[Activity]: The entries below contain a line with "Scanned film-screen mammogram, right" and a line with "Calcifications, morphology amorphous, distribution". Quote exactly those two lines and all lines between them.

[Available data]:

+++++

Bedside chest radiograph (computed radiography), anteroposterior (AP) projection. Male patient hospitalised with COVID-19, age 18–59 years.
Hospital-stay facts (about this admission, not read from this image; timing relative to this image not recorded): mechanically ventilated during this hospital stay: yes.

+++++

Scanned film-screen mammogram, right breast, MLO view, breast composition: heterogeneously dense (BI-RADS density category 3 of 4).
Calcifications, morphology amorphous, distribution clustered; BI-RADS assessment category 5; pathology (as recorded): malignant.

+++++

[Exercise output]:
Scanned film-screen mammogram, right breast, MLO view, breast composition: heterogeneously dense (BI-RADS density category 3 of 4).
Calcifications, morphology amorphous, distribution clustered; BI-RADS assessment category 5; pathology (as recorded): malignant.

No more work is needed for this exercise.